参加工作那年,我才十七岁。
才是个懵懵懂懂、不知道天的高地的厚的半小伙子。那时候天好蓝啊,云好白啊,周围的一切,都是那么亲切而可爱 ——因为,我竟然就是公社干部了,还手把着资金管理大权,而且全县大中专毕业生分配在行政单位的,连我也仅只三个人。“前途无量”是这时大多数人对我的逢迎,于是我便用我的“豪爽”来回应他们,在我的周围,总聚着一批肝胆相照的朋友,隔三差五地沉浸在烟的熏染、酒的陶醉里……一年后,我的现金盘底,竟亏空了2800元。
这是1984年,当时我的月工资才70余元,就是说,要填补这个亏空,就算我不吃不喝不用,也得4年。我至今也忘不了当我把帐算清以后出的那身冷汗,和那种天崩地裂的感觉。而那天公社书记、主任找我谈话时的那种面部表情,是我今生再也不曾遇到过的冷酷,其实他们只甩给了我一句话:“给你三天时间,要么继续工作,要么接受处理”。
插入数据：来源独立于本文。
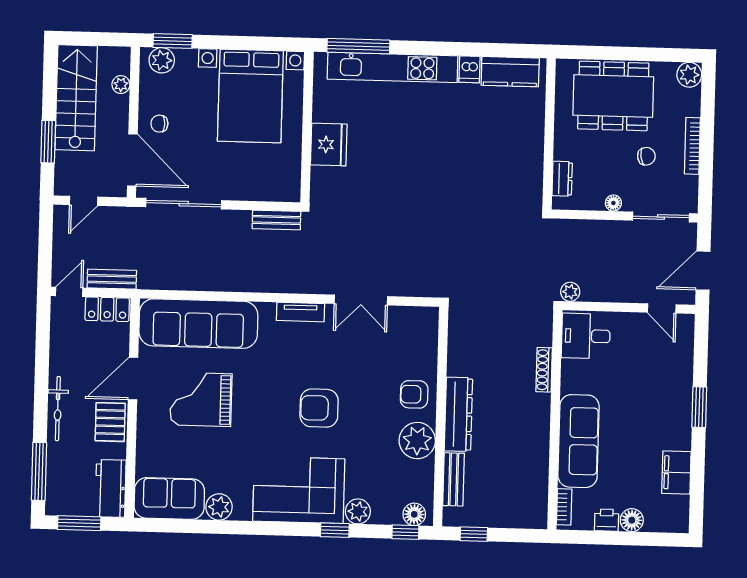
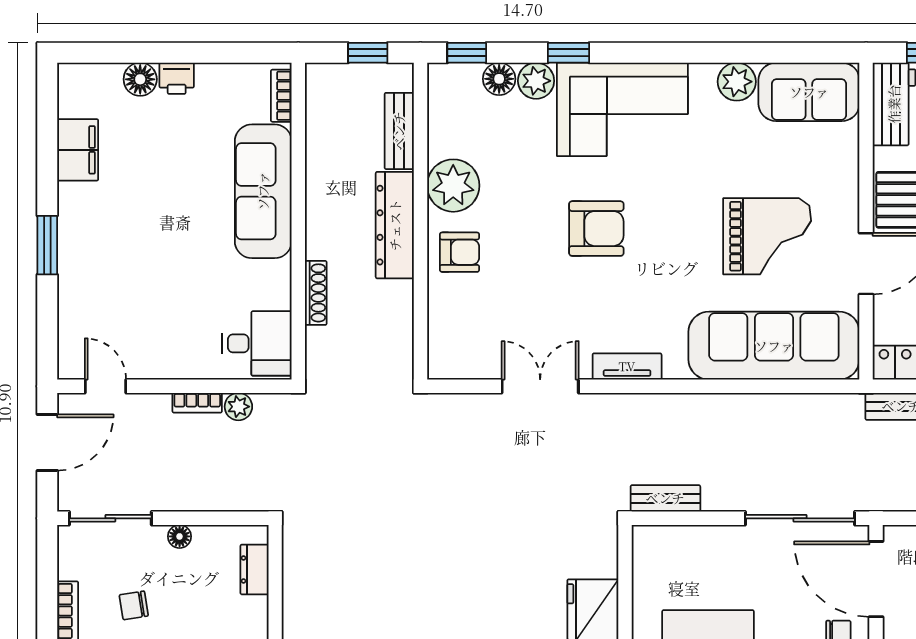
bookcase: (599, 295) -> (197, 403), added
desk: (586, 336) -> (257, 343), moved
shoe rack: (544, 370) -> (316, 293), moved
wall: (555, 420) -> (298, 221), moved
sofa: (579, 441) -> (263, 191), moved
bookcase: (564, 507) -> (281, 96), moved
floor lamp: (414, 514) -> (499, 79), moved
我知道我是走上绝路了。朋友们是早就不见了踪影,家里的境况,我是愈发的清楚:爸爸当时还是民办教师,一年就那么几千个工分,还不如农村一个普通劳力;姐姐正是出嫁的年纪,寒酸的嫁妆都还没有着落;弟弟在读师范学校,妹妹尽管辍学了,但还没有赚钱的能力。母亲是一直体弱多病的,而且是出了名的节俭和唠叨,我们每一次的浪费或过失,她都是不肯饶恕的,哪怕是摔碎一个碗,或者偷吃一个鸡蛋。
当我的思绪在全世界绕了一圈并确认没有谁能拯救我的时候,心中倒坦然了许多,甚至幻想着视死如归的那种美妙境界。第一天在我安然入睡中过去了,第二天在我水米未进中流逝了,对于窗外那几个探头或探脑,我嗤之以鼻:小人……第三天傍晚,朦胧中有人在敲喊着我的名字,现在都还记得是组织委员老刘的声音。“喊什么?不是定的明天吗”我恶狠狠地叫道。“快开门,你妈妈来了”老刘说。
我尽管是从床上弹起来的,但脑子绝对在被无脸见江东的羞惭和遭受怒斥的恐惧所占据。我歪歪扭扭地打开门,飞快地瞄了母亲一眼,嗫嚅地叫了声“妈……”正准备接受劈头盖脑的骂甚至热乎乎的一个耳光时,却接过了她递过来的一碗面条,和三个煮鸡蛋。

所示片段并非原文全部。